EXERCISE INPUT:

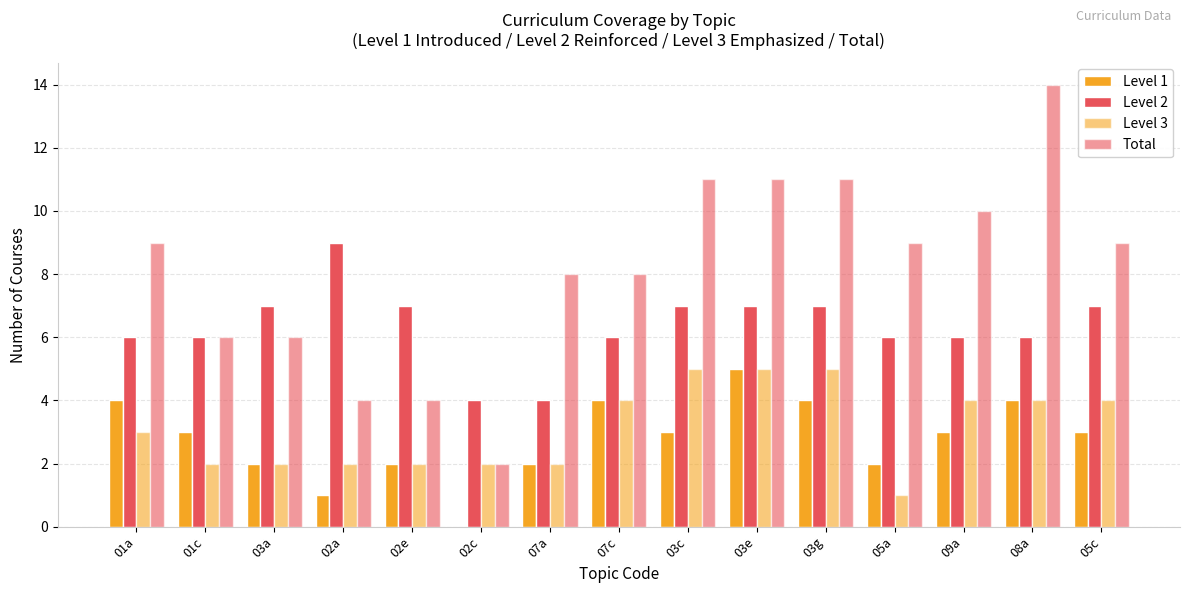

The value of Level 3 at 07c is 4. True or false?

True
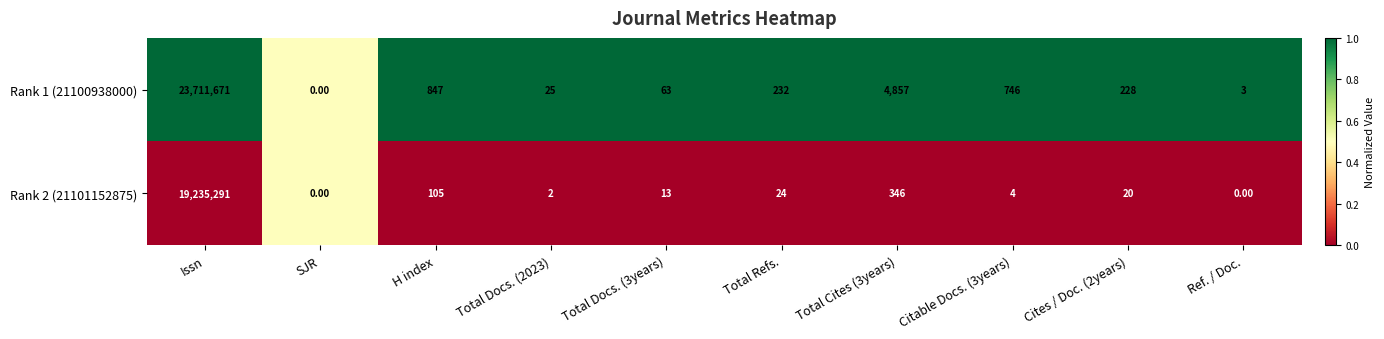

At which category is the sum across all series the highest?

Issn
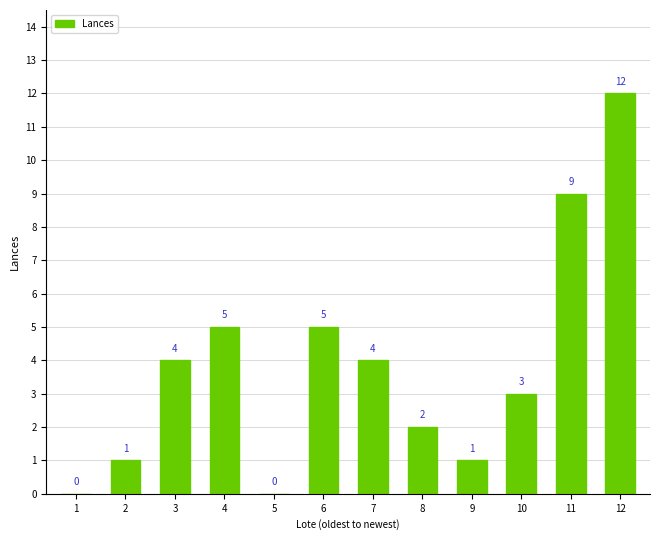

Is it true that the value at 5 is 0?

True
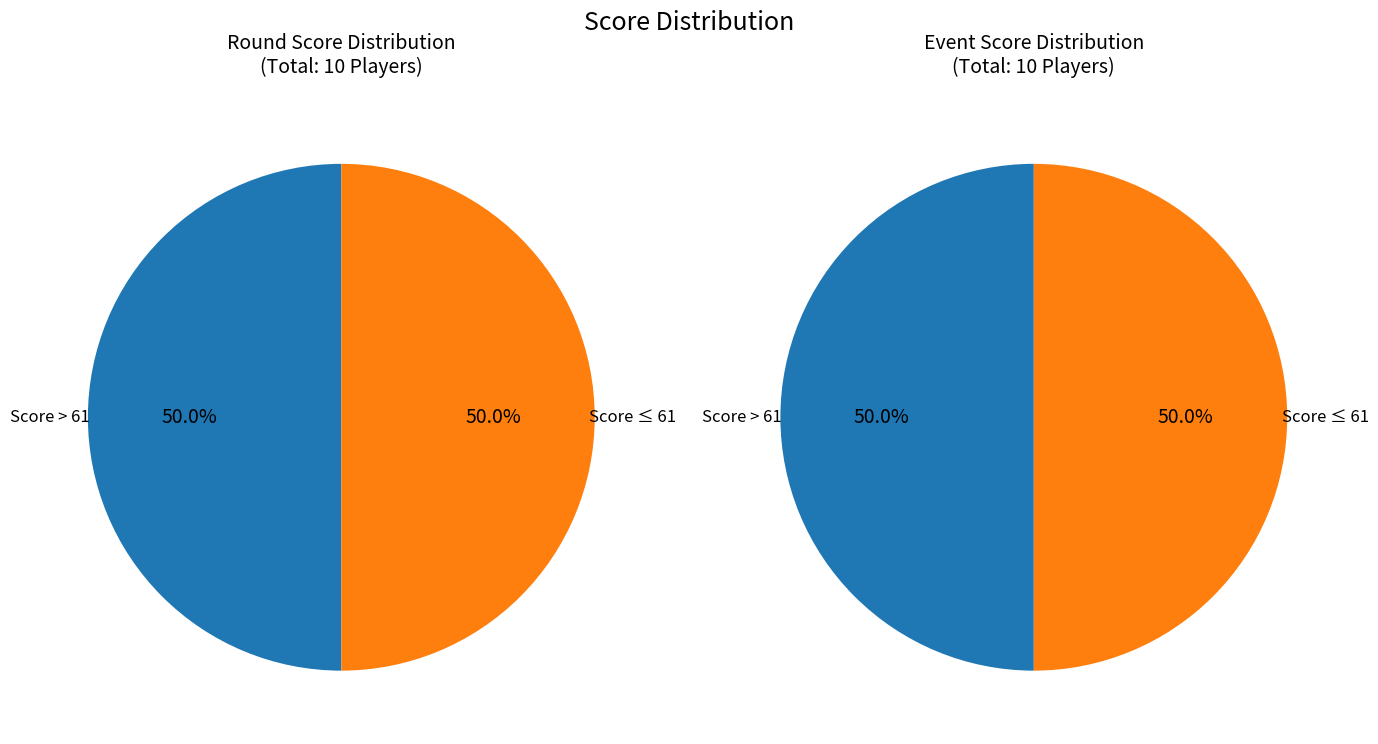

Is Marissa Guzman the majority of the pie?

No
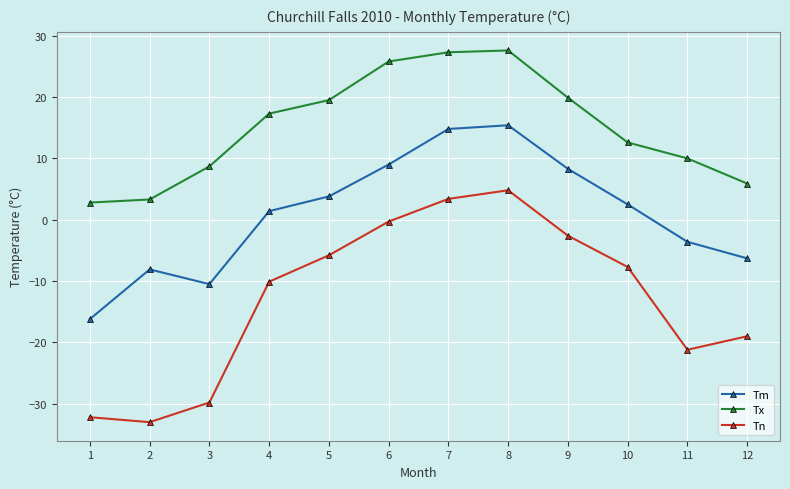

What is the maximum value for Tx?

27.6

EXERCISE AIM:
Count the lines in the records above that contain the string "value", treating uppercase and lowercase letters as distinct. Reply with the number alone.

WRITTEN SOLUTION:
3